- _Relative pose estimation data_:

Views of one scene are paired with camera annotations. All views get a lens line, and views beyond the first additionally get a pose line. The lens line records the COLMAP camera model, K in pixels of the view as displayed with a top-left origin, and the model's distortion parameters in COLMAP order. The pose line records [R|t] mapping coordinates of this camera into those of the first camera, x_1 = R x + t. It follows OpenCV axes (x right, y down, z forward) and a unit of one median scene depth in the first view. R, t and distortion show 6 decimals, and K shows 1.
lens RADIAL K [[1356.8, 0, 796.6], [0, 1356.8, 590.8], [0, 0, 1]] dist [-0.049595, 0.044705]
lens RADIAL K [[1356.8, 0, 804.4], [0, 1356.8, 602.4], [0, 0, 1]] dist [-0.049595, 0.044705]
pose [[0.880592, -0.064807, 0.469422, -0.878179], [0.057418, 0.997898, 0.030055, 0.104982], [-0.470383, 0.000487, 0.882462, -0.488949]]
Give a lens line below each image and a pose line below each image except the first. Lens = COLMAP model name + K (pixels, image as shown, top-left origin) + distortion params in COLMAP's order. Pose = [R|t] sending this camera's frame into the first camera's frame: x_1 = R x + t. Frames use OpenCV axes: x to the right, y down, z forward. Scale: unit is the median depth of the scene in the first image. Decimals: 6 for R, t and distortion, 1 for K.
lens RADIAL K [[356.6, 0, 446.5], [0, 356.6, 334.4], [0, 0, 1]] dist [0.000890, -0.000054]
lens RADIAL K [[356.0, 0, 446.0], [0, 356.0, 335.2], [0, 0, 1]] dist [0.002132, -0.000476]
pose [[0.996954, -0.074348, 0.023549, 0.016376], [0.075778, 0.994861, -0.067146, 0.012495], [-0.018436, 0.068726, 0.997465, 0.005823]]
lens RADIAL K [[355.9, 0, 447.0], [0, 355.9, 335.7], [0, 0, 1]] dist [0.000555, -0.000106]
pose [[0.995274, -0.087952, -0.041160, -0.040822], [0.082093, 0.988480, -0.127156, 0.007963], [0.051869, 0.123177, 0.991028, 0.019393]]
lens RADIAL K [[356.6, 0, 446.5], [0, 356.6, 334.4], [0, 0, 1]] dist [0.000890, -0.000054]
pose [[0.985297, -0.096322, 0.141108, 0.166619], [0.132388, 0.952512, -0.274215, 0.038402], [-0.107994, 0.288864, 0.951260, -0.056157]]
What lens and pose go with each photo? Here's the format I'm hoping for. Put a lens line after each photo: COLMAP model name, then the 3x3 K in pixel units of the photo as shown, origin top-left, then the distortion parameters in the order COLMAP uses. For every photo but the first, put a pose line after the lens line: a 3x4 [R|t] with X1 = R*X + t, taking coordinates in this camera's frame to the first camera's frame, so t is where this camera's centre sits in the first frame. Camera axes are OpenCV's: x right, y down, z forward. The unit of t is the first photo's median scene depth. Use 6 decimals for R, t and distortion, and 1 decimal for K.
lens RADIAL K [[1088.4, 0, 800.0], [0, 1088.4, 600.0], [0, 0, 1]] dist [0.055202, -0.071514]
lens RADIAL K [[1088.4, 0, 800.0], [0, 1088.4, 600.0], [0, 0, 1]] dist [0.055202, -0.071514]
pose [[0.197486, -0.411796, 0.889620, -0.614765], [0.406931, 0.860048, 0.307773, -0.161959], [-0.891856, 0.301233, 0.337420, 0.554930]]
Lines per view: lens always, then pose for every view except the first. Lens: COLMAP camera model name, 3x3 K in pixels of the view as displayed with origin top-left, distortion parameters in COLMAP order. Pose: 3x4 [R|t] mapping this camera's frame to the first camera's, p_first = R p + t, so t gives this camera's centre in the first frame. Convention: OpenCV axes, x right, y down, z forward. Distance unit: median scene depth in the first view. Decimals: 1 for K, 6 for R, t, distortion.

- _ASSIGNED TASK_:
In full and without alteration, copy the entries.

- _RESPONSE_:
Views of one scene are paired with camera annotations. All views get a lens line, and views beyond the first additionally get a pose line. The lens line records the COLMAP camera model, K in pixels of the view as displayed with a top-left origin, and the model's distortion parameters in COLMAP order. The pose line records [R|t] mapping coordinates of this camera into those of the first camera, x_1 = R x + t. It follows OpenCV axes (x right, y down, z forward) and a unit of one median scene depth in the first view. R, t and distortion show 6 decimals, and K shows 1.
lens RADIAL K [[1356.8, 0, 796.6], [0, 1356.8, 590.8], [0, 0, 1]] dist [-0.049595, 0.044705]
lens RADIAL K [[1356.8, 0, 804.4], [0, 1356.8, 602.4], [0, 0, 1]] dist [-0.049595, 0.044705]
pose [[0.880592, -0.064807, 0.469422, -0.878179], [0.057418, 0.997898, 0.030055, 0.104982], [-0.470383, 0.000487, 0.882462, -0.488949]]
Give a lens line below each image and a pose line below each image except the first. Lens = COLMAP model name + K (pixels, image as shown, top-left origin) + distortion params in COLMAP's order. Pose = [R|t] sending this camera's frame into the first camera's frame: x_1 = R x + t. Frames use OpenCV axes: x to the right, y down, z forward. Scale: unit is the median depth of the scene in the first image. Decimals: 6 for R, t and distortion, 1 for K.
lens RADIAL K [[356.6, 0, 446.5], [0, 356.6, 334.4], [0, 0, 1]] dist [0.000890, -0.000054]
lens RADIAL K [[356.0, 0, 446.0], [0, 356.0, 335.2], [0, 0, 1]] dist [0.002132, -0.000476]
pose [[0.996954, -0.074348, 0.023549, 0.016376], [0.075778, 0.994861, -0.067146, 0.012495], [-0.018436, 0.068726, 0.997465, 0.005823]]
lens RADIAL K [[355.9, 0, 447.0], [0, 355.9, 335.7], [0, 0, 1]] dist [0.000555, -0.000106]
pose [[0.995274, -0.087952, -0.041160, -0.040822], [0.082093, 0.988480, -0.127156, 0.007963], [0.051869, 0.123177, 0.991028, 0.019393]]
lens RADIAL K [[356.6, 0, 446.5], [0, 356.6, 334.4], [0, 0, 1]] dist [0.000890, -0.000054]
pose [[0.985297, -0.096322, 0.141108, 0.166619], [0.132388, 0.952512, -0.274215, 0.038402], [-0.107994, 0.288864, 0.951260, -0.056157]]
What lens and pose go with each photo? Here's the format I'm hoping for. Put a lens line after each photo: COLMAP model name, then the 3x3 K in pixel units of the photo as shown, origin top-left, then the distortion parameters in the order COLMAP uses. For every photo but the first, put a pose line after the lens line: a 3x4 [R|t] with X1 = R*X + t, taking coordinates in this camera's frame to the first camera's frame, so t is where this camera's centre sits in the first frame. Camera axes are OpenCV's: x right, y down, z forward. The unit of t is the first photo's median scene depth. Use 6 decimals for R, t and distortion, and 1 decimal for K.
lens RADIAL K [[1088.4, 0, 800.0], [0, 1088.4, 600.0], [0, 0, 1]] dist [0.055202, -0.071514]
lens RADIAL K [[1088.4, 0, 800.0], [0, 1088.4, 600.0], [0, 0, 1]] dist [0.055202, -0.071514]
pose [[0.197486, -0.411796, 0.889620, -0.614765], [0.406931, 0.860048, 0.307773, -0.161959], [-0.891856, 0.301233, 0.337420, 0.554930]]
Lines per view: lens always, then pose for every view except the first. Lens: COLMAP camera model name, 3x3 K in pixels of the view as displayed with origin top-left, distortion parameters in COLMAP order. Pose: 3x4 [R|t] mapping this camera's frame to the first camera's, p_first = R p + t, so t gives this camera's centre in the first frame. Convention: OpenCV axes, x right, y down, z forward. Distance unit: median scene depth in the first view. Decimals: 1 for K, 6 for R, t, distortion.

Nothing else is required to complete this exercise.